[begin EXTRACT PROVIDED]
The latest project management jobs

Transitioning from military to civilian life

Transitioning from military to civilian life presents unique career opportunities, especially in Project Management (PM). Recognizing “Project Management Jobs for Veterans” as a valuable path, this field appreciates the skills and experiences gained during military service.

In this article, we explore the role of a project manager and the transferable skills you as a veteran brings to this dynamic career. Various sectors seek logical thinkers for open project management roles, valuing the natural skills honed in the military.

These skills, often developed unconsciously while serving, make project management a popular and in-demand career choice us veterans.

Keep reading to discover the essential skills of a project manager. Including the wide range of sectors where veterans can apply these abilities, in a high demand career category.

What is Project management?ย 

Project Management (sometimes shortened to just PM) entails a systematic approach to planning, executing, and finalizing projects of all sizes. It aims to meet specific objectives efficiently.

The Project Management Institute (PMI), a leading authority, defines it as applying knowledge, skills, tools, and techniques to meet project requirements. This process involves setting clear, achievable goals and balancing demands for quality, scope, time, and cost (1). This skill set familiar to many of us who have served.

What are Project Managers responsibilities?

Essentially, a project manager’s responsibility is to ensure the job gets done effectively, a principle very familiar to many of us veterans.

Their responsibilities could include leading a team, managing resources, and defining the project’s scope. If you changed the word ‘project’s, to ‘mission’, you will be familiar with the responsibilities.
[end EXTRACT PROVIDED]
[begin DATASET RECORDS]
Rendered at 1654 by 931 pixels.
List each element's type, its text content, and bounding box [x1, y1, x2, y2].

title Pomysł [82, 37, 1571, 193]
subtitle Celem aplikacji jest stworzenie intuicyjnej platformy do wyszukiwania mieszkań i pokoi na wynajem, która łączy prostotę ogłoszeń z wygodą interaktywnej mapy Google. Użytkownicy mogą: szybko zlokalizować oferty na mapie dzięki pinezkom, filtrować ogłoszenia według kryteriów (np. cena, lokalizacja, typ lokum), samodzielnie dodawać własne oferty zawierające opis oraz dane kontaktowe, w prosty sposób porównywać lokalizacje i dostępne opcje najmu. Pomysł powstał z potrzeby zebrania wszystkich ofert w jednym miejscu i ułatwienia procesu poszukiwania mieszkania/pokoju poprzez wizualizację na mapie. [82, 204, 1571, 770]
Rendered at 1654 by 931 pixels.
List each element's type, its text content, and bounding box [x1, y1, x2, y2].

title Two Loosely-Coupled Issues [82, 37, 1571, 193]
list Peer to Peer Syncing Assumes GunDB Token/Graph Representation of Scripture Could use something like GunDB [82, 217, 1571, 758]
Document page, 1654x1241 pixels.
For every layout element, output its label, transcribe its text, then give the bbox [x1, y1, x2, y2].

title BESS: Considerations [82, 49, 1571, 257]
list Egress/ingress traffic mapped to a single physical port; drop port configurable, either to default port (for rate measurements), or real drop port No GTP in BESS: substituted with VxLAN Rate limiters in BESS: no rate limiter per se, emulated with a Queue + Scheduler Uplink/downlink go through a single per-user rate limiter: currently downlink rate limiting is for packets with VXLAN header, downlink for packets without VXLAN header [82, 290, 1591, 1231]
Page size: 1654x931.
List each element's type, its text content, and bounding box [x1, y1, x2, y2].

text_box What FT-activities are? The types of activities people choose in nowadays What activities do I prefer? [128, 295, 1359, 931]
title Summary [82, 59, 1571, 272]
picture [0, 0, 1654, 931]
[end DATASET RECORDS]
▸ **PROBLEMS TO SOLVE**
**a.** Return the stretch of the article on project management jobs for veterans from "Transitioning from military to civilian life presents" through "demand career category.", copied word for word.
**b.** In two sentences, summarize the article on project management jobs for veterans.
**c.** Write what comes next in the article on project management jobs for veterans, picking up after its final sentence.

▸ **ANSWERS TO EACH TASK**
**a.**
Transitioning from military to civilian life presents unique career opportunities, especially in Project Management (PM). Recognizing “Project Management Jobs for Veterans” as a valuable path, this field appreciates the skills and experiences gained during military service.

In this article, we explore the role of a project manager and the transferable skills you as a veteran brings to this dynamic career. Various sectors seek logical thinkers for open project management roles, valuing the natural skills honed in the military.

These skills, often developed unconsciously while serving, make project management a popular and in-demand career choice us veterans.

Keep reading to discover the essential skills of a project manager. Including the wide range of sectors where veterans can apply these abilities, in a high demand career category.

**b.** Project management is a systematic approach to planning, executing, and finalizing projects, and it offers veterans leaving the military a civilian career that values the skills they gained in service. A project manager ensures the job gets done effectively through responsibilities such as leading a team, managing resources, and defining the project's scope, while balancing quality, scope, time, and cost.

**c.**
Project Managers are also tasked to develop detailed work plans, allocate resources effectively, and continually monitor and adjust the plan if necessary.

The core goal is to deliver a product or service that fulfils its purpose and meets stakeholders’ expectations, often within a designated timeframe and budget, perfect for any veteran who is highly organised.

Project management methodologies can vary, encompassing traditional approaches like Waterfall, and more iterative, flexible methods like Agile.

These skills are universally demanded across industries, including construction, IT, healthcare, and finance. For veterans like you exploring project management jobs, these responsibilities resonate with your military experience, demonstrating the transferability of your skills to civilian roles.

What are my transferable skills from the military to Project Management?

Without being aware of it, you probably already posses some key transferrable skills from the military, which can be applied into a Project Management role.

Leadership and Team Management

First up, leadership. Leadership isn’t just about what rank you are or were. It’s about leading by example, mission understanding, and team cohesion.

These are also core skills in project management. As a project manager, you’ll lead diverse teams, motivate them towards common goals, and navigate through challenges, much like you are or did in military operations. Don’t under estimate this skill, its a main reason why companies want you to join them.

Strategic Planning and Resource Allocation

In the military, strategic planning involves considering various scenarios and preparing for multiple outcomes. You’ve had to allocate limited resources effectively, prioritize tasks, and adjust plans in response to changing circumstances.

This ability to think strategically and manage resources is crucial in project management, where you need to plan project phases, budget effectively, and be ready to adapt plans as needed.

Risk Management and Decision Making

Your military training placed a strong emphasis on risk assessment and making critical decisions under pressure. In project management, identifying potential risks, developing mitigation strategies, and making decisive choices are key to keeping a project on track.

Your military experience in analyzing situations, considering various factors, and making informed decisions is a significant asset in this regard.

Communication Skills

We all know that clear and effective communication is the cornerstone of any military operation. This skill translates seamlessly into project management, where you must communicate with team members, stakeholders, and clients across various levels.

Your ability to understand and convey complex information clearly, concisely, and to respond effectively, is crucial in managing projects successfully.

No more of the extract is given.